## Records

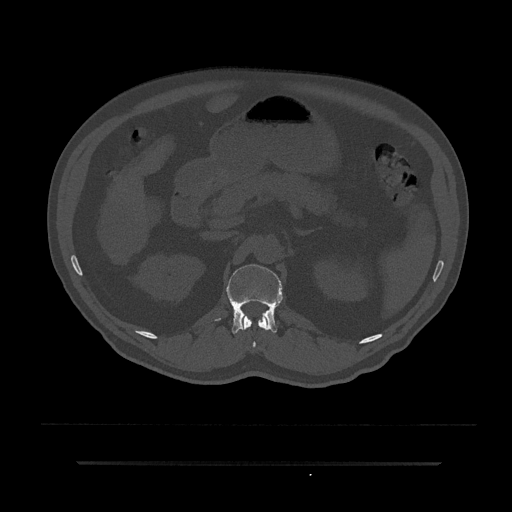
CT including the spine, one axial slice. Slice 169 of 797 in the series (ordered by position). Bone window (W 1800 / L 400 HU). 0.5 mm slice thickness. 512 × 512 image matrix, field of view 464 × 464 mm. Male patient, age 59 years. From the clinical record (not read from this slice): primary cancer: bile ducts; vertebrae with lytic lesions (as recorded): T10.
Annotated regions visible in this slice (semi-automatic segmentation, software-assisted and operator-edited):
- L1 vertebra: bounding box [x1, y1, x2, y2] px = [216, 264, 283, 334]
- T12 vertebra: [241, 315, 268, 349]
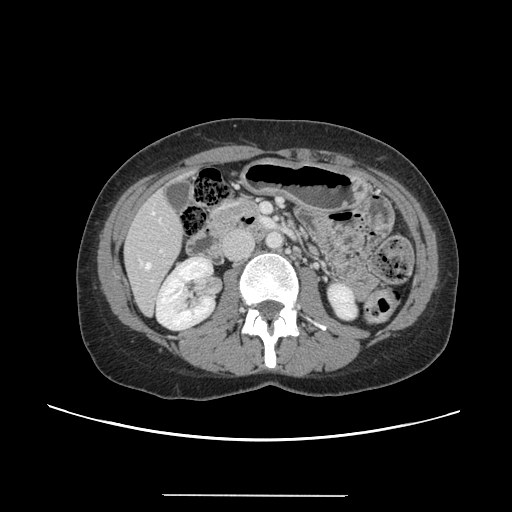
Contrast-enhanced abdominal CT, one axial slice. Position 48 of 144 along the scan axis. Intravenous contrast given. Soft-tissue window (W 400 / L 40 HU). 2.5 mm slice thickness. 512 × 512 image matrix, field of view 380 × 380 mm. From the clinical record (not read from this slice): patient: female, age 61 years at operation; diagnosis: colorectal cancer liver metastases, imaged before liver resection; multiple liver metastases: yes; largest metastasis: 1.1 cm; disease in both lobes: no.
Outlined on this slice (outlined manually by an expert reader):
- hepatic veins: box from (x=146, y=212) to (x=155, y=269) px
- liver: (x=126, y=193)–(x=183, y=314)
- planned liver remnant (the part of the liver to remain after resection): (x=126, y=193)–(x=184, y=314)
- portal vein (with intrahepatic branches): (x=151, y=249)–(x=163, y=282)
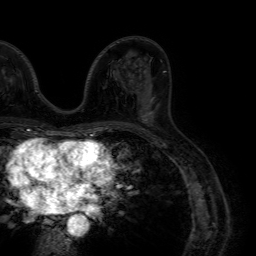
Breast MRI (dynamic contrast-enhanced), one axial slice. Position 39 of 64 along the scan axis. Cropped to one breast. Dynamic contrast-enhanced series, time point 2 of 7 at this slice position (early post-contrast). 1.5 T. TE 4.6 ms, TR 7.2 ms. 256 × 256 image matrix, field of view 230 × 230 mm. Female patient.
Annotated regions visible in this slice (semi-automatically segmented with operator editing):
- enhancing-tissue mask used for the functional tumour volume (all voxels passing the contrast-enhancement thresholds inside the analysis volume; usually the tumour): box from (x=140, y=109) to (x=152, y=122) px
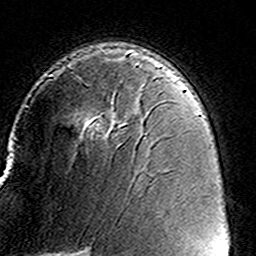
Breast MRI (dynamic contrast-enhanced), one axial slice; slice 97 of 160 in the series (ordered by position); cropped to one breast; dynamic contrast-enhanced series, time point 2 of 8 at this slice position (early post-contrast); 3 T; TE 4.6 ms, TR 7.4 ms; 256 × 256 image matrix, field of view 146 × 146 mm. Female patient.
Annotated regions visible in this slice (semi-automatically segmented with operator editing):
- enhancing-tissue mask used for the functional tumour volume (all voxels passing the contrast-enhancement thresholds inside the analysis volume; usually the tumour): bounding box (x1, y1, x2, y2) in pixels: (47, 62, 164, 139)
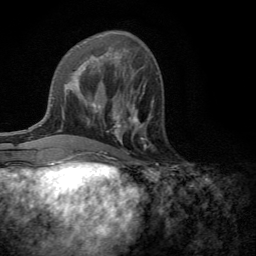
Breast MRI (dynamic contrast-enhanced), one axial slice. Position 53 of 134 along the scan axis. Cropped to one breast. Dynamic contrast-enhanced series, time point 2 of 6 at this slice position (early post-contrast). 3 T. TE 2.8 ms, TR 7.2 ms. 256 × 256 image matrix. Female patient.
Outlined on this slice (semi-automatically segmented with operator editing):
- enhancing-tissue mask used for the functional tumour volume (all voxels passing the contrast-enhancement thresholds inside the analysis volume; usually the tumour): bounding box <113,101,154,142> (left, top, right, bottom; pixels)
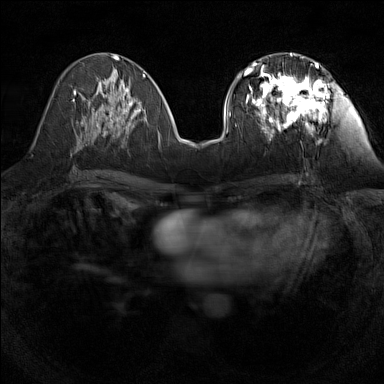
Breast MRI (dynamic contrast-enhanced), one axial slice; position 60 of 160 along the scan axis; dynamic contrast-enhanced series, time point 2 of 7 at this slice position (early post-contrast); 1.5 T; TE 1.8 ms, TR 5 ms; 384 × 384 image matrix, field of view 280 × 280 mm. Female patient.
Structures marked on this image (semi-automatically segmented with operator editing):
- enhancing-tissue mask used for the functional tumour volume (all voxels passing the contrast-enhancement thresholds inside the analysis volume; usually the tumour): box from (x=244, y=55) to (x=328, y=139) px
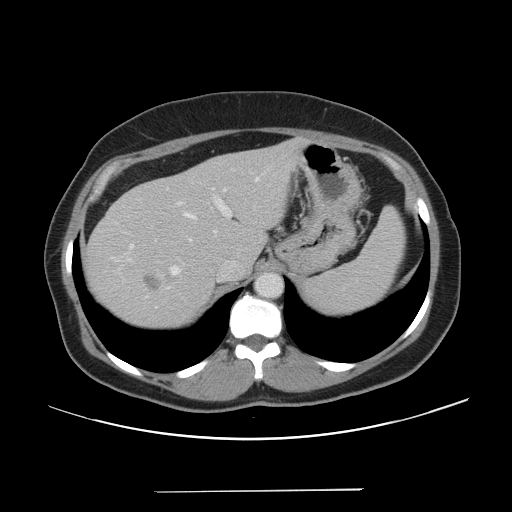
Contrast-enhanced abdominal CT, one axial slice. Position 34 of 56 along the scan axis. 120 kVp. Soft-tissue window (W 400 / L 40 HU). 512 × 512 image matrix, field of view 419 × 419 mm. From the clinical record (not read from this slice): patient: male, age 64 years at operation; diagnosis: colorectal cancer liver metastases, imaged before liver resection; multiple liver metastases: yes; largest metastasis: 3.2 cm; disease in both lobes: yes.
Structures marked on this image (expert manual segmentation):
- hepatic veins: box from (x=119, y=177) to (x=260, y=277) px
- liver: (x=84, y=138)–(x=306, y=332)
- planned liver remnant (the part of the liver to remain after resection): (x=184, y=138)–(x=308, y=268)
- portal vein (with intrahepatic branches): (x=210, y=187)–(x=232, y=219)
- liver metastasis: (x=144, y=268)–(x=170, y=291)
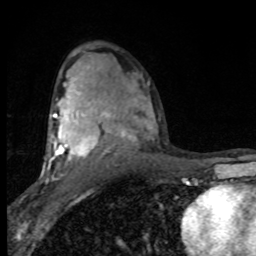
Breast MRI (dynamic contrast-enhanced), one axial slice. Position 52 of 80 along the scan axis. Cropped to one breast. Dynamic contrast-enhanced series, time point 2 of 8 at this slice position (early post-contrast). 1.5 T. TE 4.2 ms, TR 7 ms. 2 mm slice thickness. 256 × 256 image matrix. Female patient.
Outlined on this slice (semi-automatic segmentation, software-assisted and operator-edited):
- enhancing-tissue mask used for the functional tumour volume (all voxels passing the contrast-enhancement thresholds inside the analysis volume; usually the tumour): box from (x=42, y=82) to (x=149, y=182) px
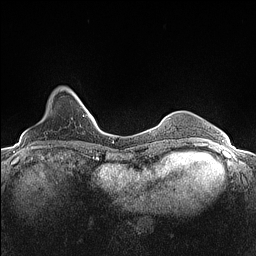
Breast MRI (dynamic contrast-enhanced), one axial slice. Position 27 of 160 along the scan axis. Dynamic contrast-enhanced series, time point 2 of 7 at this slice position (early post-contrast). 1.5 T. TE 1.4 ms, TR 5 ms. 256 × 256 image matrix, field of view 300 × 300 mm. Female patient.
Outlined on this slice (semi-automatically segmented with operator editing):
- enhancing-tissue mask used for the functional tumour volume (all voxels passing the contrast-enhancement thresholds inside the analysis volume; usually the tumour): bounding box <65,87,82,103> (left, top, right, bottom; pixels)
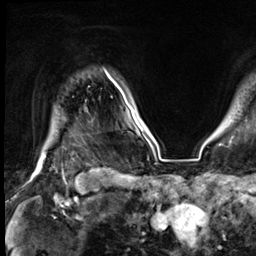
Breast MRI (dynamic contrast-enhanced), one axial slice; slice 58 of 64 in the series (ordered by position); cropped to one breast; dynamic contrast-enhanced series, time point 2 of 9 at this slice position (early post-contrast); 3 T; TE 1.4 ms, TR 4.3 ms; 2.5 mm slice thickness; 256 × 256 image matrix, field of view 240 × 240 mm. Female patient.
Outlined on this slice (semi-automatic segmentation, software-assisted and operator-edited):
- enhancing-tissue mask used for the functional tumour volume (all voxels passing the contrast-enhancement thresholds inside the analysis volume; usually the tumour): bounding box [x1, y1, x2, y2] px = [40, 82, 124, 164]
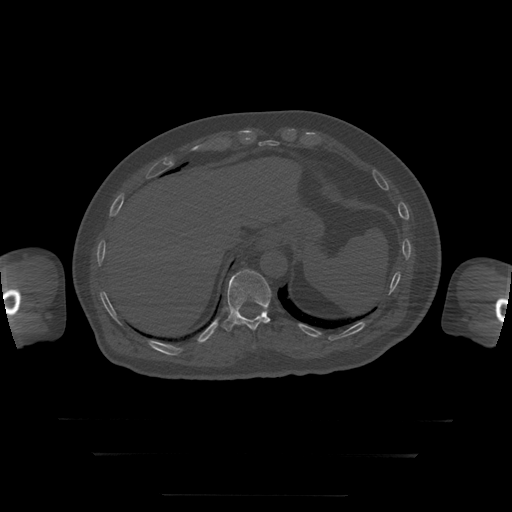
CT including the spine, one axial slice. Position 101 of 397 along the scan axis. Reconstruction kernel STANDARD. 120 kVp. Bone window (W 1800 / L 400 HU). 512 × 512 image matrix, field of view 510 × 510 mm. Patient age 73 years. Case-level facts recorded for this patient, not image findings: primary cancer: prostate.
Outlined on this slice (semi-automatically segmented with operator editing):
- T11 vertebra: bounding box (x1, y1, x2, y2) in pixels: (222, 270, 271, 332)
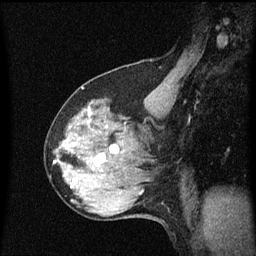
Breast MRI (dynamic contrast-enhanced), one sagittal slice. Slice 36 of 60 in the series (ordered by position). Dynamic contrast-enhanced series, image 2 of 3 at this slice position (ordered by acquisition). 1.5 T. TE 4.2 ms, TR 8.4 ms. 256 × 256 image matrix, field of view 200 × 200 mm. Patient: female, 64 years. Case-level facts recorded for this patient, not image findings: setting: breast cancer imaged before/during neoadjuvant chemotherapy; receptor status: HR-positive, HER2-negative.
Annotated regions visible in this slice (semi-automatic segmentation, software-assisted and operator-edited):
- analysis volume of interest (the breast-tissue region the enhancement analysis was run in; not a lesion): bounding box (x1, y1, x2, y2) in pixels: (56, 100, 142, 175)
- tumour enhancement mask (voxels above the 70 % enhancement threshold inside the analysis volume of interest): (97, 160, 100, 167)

## Exercise instructions
Write out word for word the lines of the listing above from the line with "Outlined on this slice (outlined" to the line with "230 mm. Female patient.", taking in both of those lines but no pictures.

## Exercise solution
Outlined on this slice (outlined manually by an expert reader):
- hepatic veins: box from (x=146, y=212) to (x=155, y=269) px
- liver: (x=126, y=193)–(x=183, y=314)
- planned liver remnant (the part of the liver to remain after resection): (x=126, y=193)–(x=184, y=314)
- portal vein (with intrahepatic branches): (x=151, y=249)–(x=163, y=282)
Breast MRI (dynamic contrast-enhanced), one axial slice. Position 39 of 64 along the scan axis. Cropped to one breast. Dynamic contrast-enhanced series, time point 2 of 7 at this slice position (early post-contrast). 1.5 T. TE 4.6 ms, TR 7.2 ms. 256 × 256 image matrix, field of view 230 × 230 mm. Female patient.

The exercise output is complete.